Other figures came in and out of Jamie's life, some making him happy, others making him sad, but the other floating boy with the staff stayed near and never left. If Jamie fell, the other boy would catch him. If Jamie flew and the other boy would take him higher. Jamie hunched, old and withered, and waddled forward, receding into a hospital bed with the other boy standing beside him amongst the other faces of Jamie's friends and family.
"Okay I get it. I need to stay by his side because I'm his guardian," Jack snorted.
Sandy shook his head and the figures of people disappeared into yellow dust. Sandy spoke again, the sand morphing above his messy hair. The other boy stood beside Jamie's figure again, this time with a graduate hat and a teacher's stick. The boy showed Jamie and taught him, they stood close and Jamie pointed to groups of sand around them that had shaped into the forms of couples, boys and girls hugging and kissing.
The boy showed him, held him close and kissed him sweetly before he let go and brought Jamie's hand into another girl's hand.
"I'm supposed to teach Jamie?"
The clouds of sand dissipated into the air once more and Sandy nodded, gesturing with his hands to show that there was still more to take from what he had just showed Jack. "I'm supposed to teach Jamie about love, be there for him and help him?"
Sandy nodded again.
"Yeah, but I don't remember anything about love, or relationships. Jamie would be better off-"

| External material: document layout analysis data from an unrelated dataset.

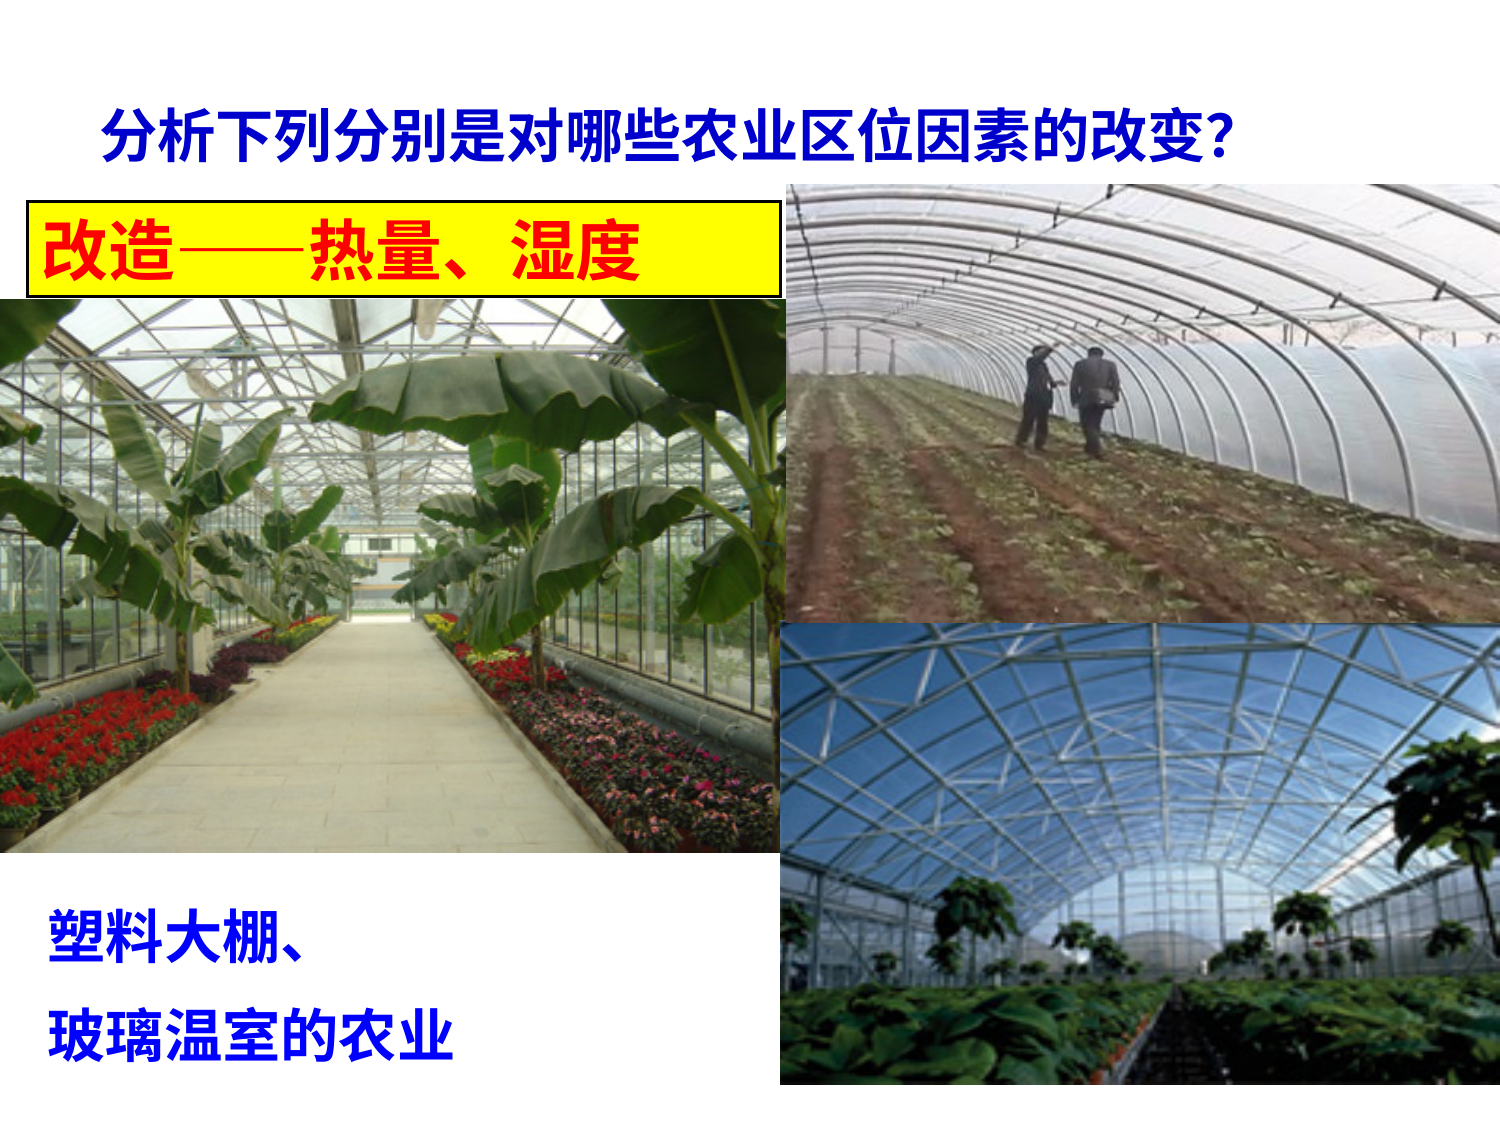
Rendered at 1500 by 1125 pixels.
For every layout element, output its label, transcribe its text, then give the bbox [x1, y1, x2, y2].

picture [0, 184, 1500, 1085]
text_box 塑料大棚、 玻璃温室的农业 [33, 892, 655, 1077]
text_box 分析下列分别是对哪些农业区位因素的改变？ [84, 91, 1293, 177]
text_box 改造——热量、湿度 [27, 201, 781, 297]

The shifting sound of sand stopped Jack as Sandy plucked a golden strand of gold from the air, it went off through the trees somewhere where Jack couldn't see. There was Jamie's voice and two figures hugged and held onto each other, whispering soft words to each other as their bodies twisted and tangled together. Jack's cheek's flashed hot; he was staring at Jamie's dream again, that strand that Sandy held between his fingers lead to Jamie's house and was what brought him ideas of love and romance with Jack on a strand of dreams.

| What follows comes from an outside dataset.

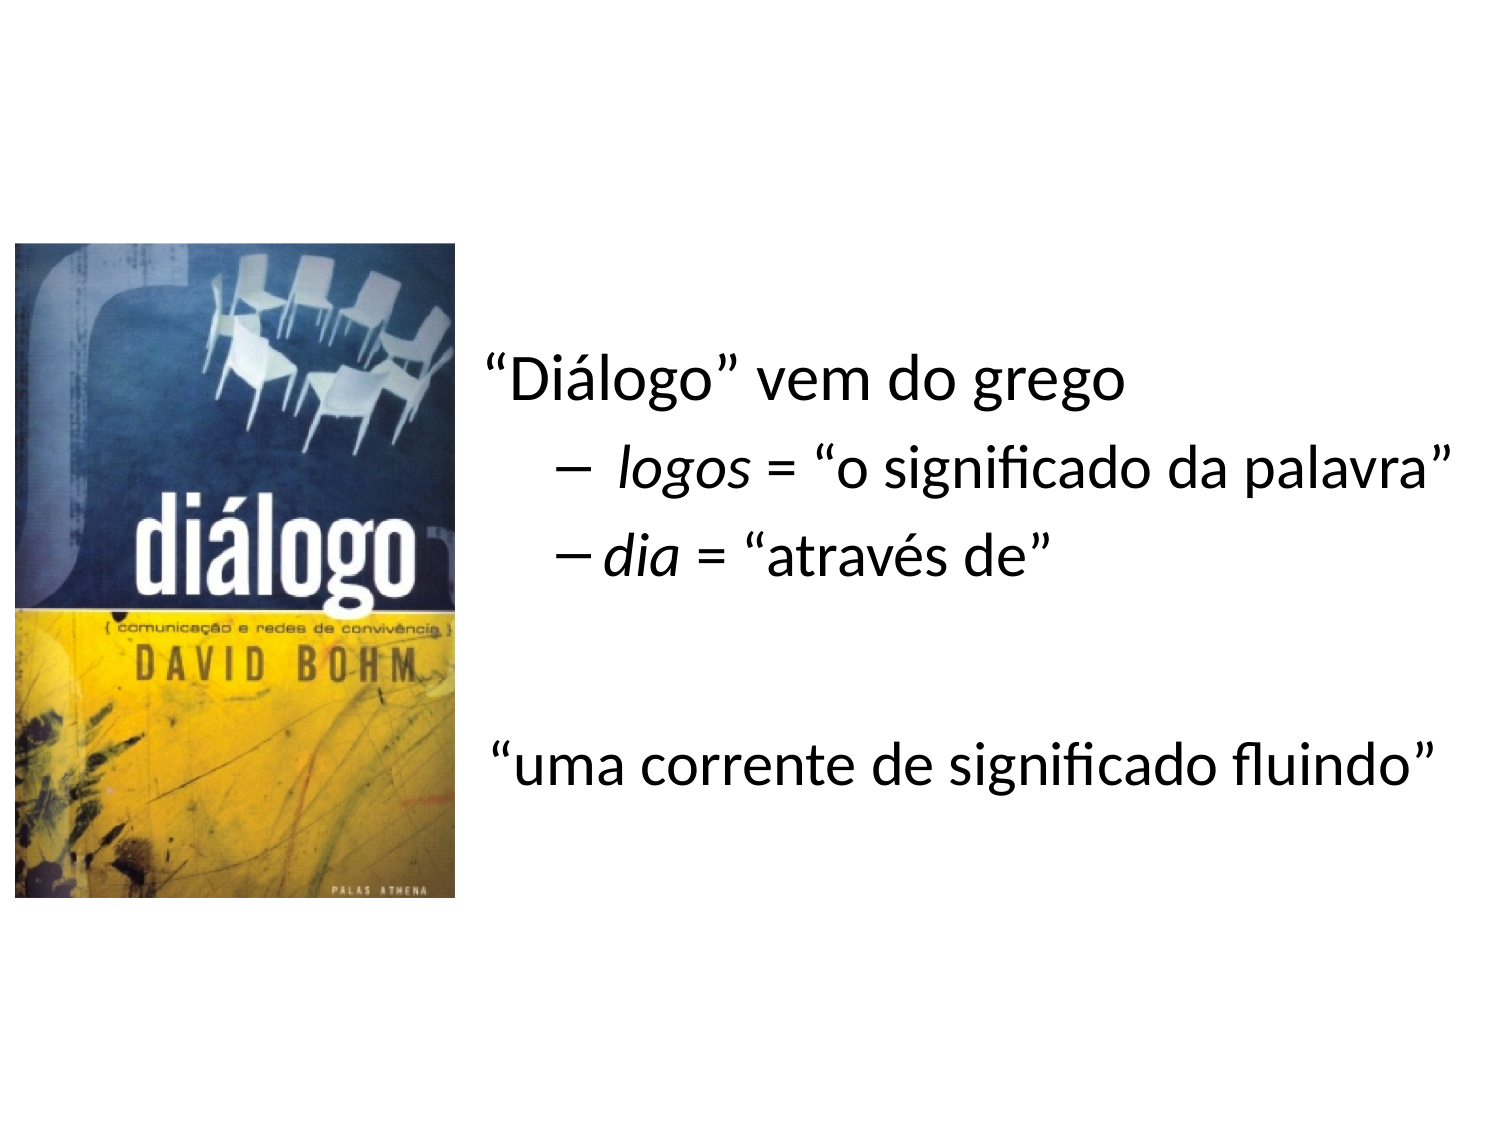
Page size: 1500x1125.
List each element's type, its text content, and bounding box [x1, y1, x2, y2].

list “Diálogo” vem do grego logos = “o significado da palavra” dia = “através de” [466, 326, 1483, 717]
text_box “uma corrente de significado fluindo” [472, 716, 1454, 806]
picture [15, 243, 455, 899]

"It's okay to be with him, because I'm supposed to teach him?"
Sandy remained as silent as ever, but his face spoke a thousand words with one simple smile.

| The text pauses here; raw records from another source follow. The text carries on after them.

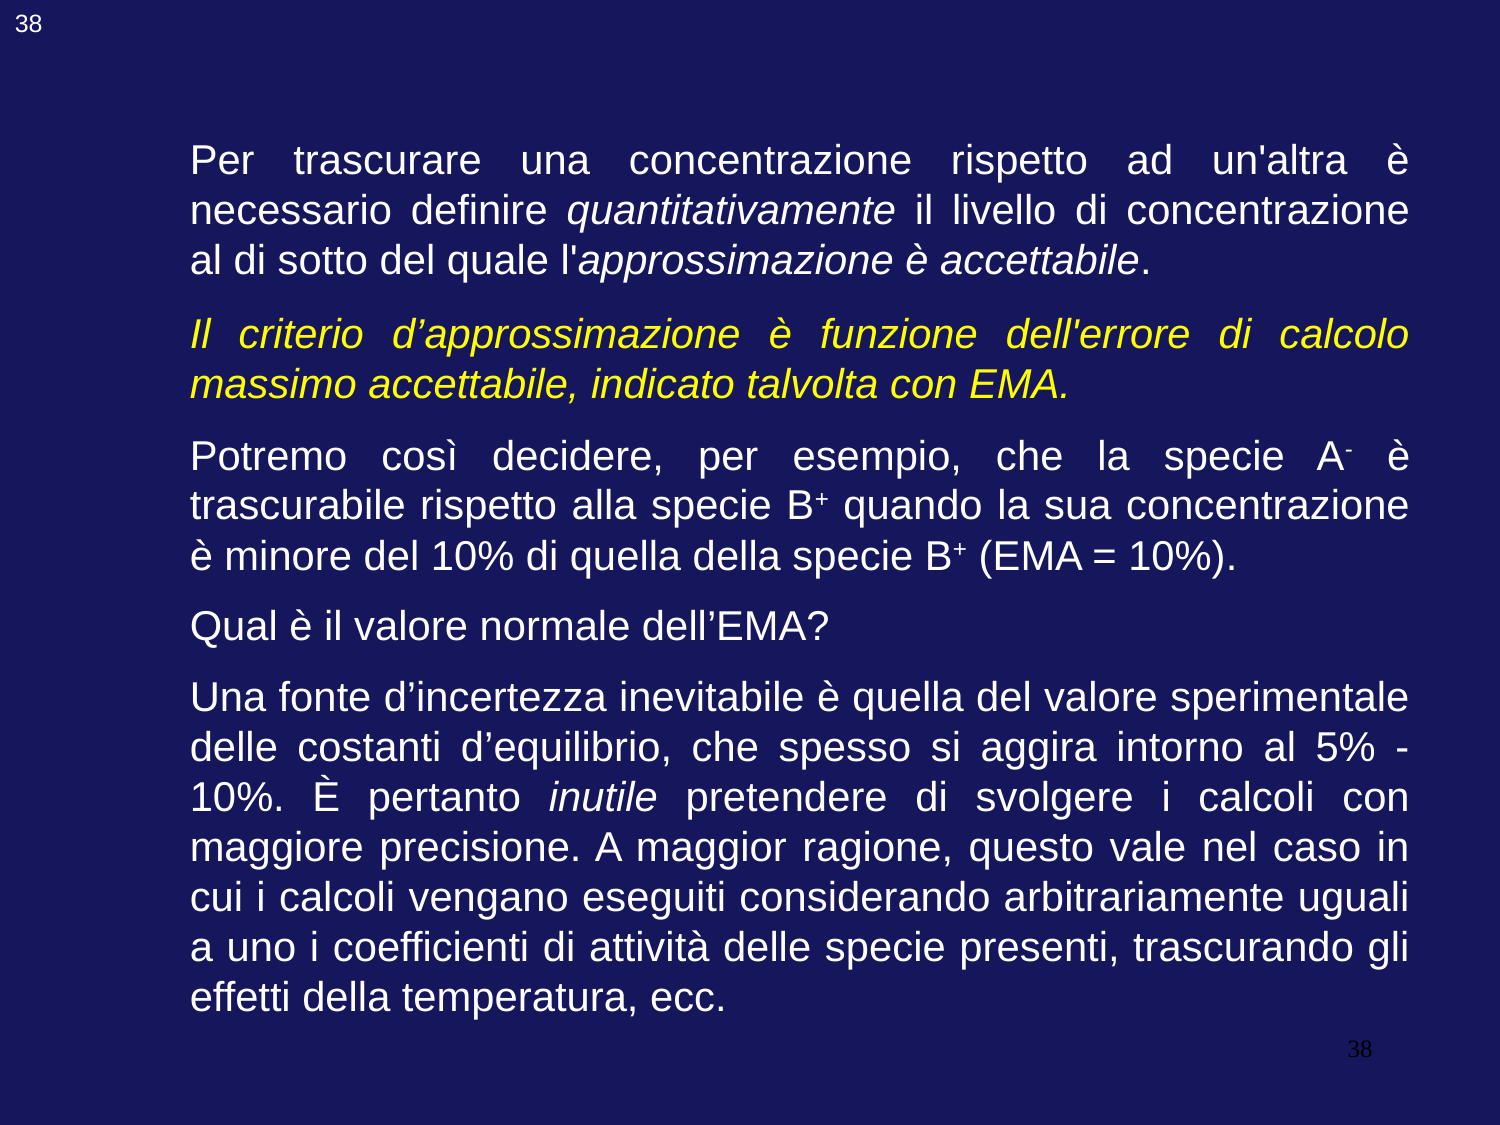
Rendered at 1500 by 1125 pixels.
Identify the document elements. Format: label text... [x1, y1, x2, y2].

text_box Il criterio d’approssimazione è funzione dell'errore di calcolo massimo accettabile, indicato talvolta con EMA. Potremo così decidere, per esempio, che la specie A- è trascurabile rispetto alla specie B+ quando la sua concentrazione è minore del 10% di quella della specie B+ (EMA = 10%). Qual è il valore normale dell’EMA? Una fonte d’incertezza inevitabile è quella del valore sperimentale delle costanti d’equilibrio, che spesso si aggira intorno al 5% - 10%. È pertanto inutile pretendere di svolgere i calcoli con maggiore precisione. A maggior ragione, questo vale nel caso in cui i calcoli vengano eseguiti considerando arbitrariamente uguali a uno i coefficienti di attività delle specie presenti, trascurando gli effetti della temperatura, ecc. [174, 299, 1425, 1028]
text_box 38 [0, 0, 113, 45]
slide_number 38 [1074, 1028, 1388, 1100]
text_box Per trascurare una concentrazione rispetto ad un'altra è necessario definire quantitativamente il livello di concentrazione al di sotto del quale l'approssimazione è accettabile. [174, 125, 1425, 290]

Jack nodded as he leaned forward and ran his hand through the sand that showed Jamie's dream, waving it away. "You gotta quit showing me his dreams, Sandy; he deserves a little privacy regardless if they have to do with me or not.
Sandy shrugged the strand of sand vanished. He was helpful and Jack was glad that he had come to him. He was so easily forgotten because he never spoke, but it seemed that what he had to say was always the most important.
"What about North and everyone else? I suspect old fuddy-cookie-muncher will still spy and try to get me in trouble."
Sandy shook his head and pointed up to the moon; Jack's eyes followed and he stared at the white, ambient light for a few seconds. "The Man in the Moon says so?"
Jack looked down for a conformation to his question, but found nothing except for empty air and a few dust specks left from Sandy's dreams. Jack leaned back on his tree branch and rested his head, thinking about the information he had just been told before he closed his eyes and drifted off into a sound sleep.